### WHAT TO PRODUCE
Put everything from the beginning of the listing down to and including the line containing "может быть, его" into a Markdown table with two columns, Row and Line, leaving out any blank lines. Row holds the line's number, and Line holds its text.

[Extracted page text data]
# # # # # # #

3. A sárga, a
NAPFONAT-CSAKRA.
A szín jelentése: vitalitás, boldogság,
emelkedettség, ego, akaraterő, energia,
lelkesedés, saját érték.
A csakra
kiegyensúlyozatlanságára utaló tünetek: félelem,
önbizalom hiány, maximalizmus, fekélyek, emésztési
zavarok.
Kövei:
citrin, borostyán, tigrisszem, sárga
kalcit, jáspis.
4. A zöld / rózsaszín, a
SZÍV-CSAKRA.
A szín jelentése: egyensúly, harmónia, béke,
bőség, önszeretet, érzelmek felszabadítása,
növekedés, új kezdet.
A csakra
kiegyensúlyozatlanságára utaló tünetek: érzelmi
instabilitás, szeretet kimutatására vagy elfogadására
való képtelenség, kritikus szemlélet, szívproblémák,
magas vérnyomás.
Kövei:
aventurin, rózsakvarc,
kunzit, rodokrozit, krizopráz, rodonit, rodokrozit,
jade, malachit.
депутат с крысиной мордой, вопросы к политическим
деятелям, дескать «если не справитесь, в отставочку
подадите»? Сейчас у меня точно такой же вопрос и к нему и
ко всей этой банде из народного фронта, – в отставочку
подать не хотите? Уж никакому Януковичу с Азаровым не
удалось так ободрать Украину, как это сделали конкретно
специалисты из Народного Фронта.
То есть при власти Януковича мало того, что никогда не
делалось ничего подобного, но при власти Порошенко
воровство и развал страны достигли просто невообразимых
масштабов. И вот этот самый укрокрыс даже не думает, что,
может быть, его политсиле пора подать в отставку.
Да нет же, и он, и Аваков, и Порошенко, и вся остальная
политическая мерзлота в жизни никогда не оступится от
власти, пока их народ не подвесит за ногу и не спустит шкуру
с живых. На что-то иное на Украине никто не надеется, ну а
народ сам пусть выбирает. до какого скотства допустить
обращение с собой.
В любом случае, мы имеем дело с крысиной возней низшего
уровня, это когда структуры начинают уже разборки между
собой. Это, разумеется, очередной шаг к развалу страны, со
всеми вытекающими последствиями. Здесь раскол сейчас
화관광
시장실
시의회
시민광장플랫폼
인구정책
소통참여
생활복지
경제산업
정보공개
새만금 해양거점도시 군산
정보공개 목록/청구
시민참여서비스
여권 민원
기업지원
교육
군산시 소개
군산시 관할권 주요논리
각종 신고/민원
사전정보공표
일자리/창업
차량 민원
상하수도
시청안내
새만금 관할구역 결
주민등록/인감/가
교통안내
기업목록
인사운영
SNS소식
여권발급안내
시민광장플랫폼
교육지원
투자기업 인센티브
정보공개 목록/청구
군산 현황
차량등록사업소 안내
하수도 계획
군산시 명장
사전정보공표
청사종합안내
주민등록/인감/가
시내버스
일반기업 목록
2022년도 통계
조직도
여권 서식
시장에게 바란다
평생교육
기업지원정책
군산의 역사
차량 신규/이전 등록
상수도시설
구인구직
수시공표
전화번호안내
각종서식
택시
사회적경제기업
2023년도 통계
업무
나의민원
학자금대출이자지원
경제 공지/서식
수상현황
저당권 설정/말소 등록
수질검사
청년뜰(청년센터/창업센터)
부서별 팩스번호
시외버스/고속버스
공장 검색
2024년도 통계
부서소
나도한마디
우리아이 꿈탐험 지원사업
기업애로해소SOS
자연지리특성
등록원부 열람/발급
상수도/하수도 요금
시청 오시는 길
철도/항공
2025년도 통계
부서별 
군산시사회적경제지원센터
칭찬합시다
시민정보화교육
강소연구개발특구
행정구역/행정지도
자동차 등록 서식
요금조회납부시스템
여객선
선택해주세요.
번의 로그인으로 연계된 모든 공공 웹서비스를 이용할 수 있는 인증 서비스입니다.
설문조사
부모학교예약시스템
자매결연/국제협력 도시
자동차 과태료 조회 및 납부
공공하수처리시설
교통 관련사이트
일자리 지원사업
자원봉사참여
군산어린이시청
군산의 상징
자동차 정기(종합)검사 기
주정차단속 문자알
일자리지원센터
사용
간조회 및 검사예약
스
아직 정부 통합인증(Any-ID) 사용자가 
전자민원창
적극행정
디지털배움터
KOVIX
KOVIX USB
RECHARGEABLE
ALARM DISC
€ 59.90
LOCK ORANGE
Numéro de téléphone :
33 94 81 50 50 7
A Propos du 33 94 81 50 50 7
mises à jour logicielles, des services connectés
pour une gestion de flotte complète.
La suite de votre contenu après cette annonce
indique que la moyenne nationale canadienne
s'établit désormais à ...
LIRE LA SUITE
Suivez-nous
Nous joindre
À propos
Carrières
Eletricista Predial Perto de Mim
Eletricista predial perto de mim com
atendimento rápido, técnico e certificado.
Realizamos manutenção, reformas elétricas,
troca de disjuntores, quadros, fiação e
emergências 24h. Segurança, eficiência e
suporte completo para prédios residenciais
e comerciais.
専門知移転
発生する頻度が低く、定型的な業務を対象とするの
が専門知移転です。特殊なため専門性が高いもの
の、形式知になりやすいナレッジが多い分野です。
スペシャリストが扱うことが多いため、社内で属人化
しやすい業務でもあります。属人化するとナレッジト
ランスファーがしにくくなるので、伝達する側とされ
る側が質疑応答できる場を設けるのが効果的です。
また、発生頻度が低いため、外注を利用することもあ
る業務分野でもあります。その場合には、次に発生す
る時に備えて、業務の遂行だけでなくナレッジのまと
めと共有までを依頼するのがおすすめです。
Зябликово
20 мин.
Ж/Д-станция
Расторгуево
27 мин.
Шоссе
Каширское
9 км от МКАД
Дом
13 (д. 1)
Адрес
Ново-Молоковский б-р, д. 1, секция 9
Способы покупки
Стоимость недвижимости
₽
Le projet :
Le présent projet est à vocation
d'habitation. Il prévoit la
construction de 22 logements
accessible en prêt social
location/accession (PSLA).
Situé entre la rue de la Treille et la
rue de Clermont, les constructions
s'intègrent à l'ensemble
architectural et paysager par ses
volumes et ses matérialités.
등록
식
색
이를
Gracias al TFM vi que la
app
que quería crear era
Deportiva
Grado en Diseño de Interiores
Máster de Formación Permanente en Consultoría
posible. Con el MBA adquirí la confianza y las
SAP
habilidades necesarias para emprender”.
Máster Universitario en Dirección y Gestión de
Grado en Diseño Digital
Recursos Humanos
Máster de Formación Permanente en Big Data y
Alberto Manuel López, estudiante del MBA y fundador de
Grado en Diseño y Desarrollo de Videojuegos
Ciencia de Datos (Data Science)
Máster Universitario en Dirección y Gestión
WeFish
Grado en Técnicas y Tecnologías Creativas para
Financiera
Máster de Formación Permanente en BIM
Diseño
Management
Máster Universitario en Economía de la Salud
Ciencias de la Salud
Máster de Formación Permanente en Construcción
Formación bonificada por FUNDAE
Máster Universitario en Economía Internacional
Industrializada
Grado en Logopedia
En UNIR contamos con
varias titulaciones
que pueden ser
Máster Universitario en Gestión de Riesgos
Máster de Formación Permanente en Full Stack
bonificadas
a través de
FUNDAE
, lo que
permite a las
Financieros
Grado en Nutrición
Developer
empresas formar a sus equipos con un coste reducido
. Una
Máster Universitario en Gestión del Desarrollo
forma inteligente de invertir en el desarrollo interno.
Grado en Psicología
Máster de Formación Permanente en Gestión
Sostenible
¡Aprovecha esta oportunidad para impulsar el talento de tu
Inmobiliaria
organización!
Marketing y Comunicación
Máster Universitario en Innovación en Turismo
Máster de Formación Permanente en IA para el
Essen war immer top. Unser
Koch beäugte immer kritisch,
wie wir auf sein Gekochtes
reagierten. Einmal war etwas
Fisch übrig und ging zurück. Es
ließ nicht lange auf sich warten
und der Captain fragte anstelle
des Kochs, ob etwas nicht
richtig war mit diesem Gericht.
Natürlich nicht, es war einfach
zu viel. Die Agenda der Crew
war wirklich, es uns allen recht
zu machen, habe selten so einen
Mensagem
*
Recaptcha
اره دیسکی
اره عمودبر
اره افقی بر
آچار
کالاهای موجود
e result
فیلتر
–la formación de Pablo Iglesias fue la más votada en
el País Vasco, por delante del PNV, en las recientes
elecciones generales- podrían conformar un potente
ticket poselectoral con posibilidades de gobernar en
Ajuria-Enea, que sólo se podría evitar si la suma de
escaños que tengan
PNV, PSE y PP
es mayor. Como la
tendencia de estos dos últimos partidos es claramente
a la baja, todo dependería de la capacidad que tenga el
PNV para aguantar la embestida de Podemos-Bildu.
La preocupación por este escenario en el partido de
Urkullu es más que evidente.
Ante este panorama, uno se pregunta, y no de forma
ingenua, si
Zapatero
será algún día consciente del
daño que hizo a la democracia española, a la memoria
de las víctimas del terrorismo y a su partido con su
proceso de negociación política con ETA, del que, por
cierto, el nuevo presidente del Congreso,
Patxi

# # # # # # #

### OUTPUT FOR THIS EXERCISE
| Row | Line |
|---|---|
| 1 | 3. A sárga, a |
| 2 | NAPFONAT-CSAKRA. |
| 3 | A szín jelentése: vitalitás, boldogság, |
| 4 | emelkedettség, ego, akaraterő, energia, |
| 5 | lelkesedés, saját érték. |
| 6 | A csakra |
| 7 | kiegyensúlyozatlanságára utaló tünetek: félelem, |
| 8 | önbizalom hiány, maximalizmus, fekélyek, emésztési |
| 9 | zavarok. |
| 10 | Kövei: |
| 11 | citrin, borostyán, tigrisszem, sárga |
| 12 | kalcit, jáspis. |
| 13 | 4. A zöld / rózsaszín, a |
| 14 | SZÍV-CSAKRA. |
| 15 | A szín jelentése: egyensúly, harmónia, béke, |
| 16 | bőség, önszeretet, érzelmek felszabadítása, |
| 17 | növekedés, új kezdet. |
| 18 | A csakra |
| 19 | kiegyensúlyozatlanságára utaló tünetek: érzelmi |
| 20 | instabilitás, szeretet kimutatására vagy elfogadására |
| 21 | való képtelenség, kritikus szemlélet, szívproblémák, |
| 22 | magas vérnyomás. |
| 23 | Kövei: |
| 24 | aventurin, rózsakvarc, |
| 25 | kunzit, rodokrozit, krizopráz, rodonit, rodokrozit, |
| 26 | jade, malachit. |
| 27 | депутат с крысиной мордой, вопросы к политическим |
| 28 | деятелям, дескать «если не справитесь, в отставочку |
| 29 | подадите»? Сейчас у меня точно такой же вопрос и к нему и |
| 30 | ко всей этой банде из народного фронта, – в отставочку |
| 31 | подать не хотите? Уж никакому Януковичу с Азаровым не |
| 32 | удалось так ободрать Украину, как это сделали конкретно |
| 33 | специалисты из Народного Фронта. |
| 34 | То есть при власти Януковича мало того, что никогда не |
| 35 | делалось ничего подобного, но при власти Порошенко |
| 36 | воровство и развал страны достигли просто невообразимых |
| 37 | масштабов. И вот этот самый укрокрыс даже не думает, что, |
| 38 | может быть, его политсиле пора подать в отставку. |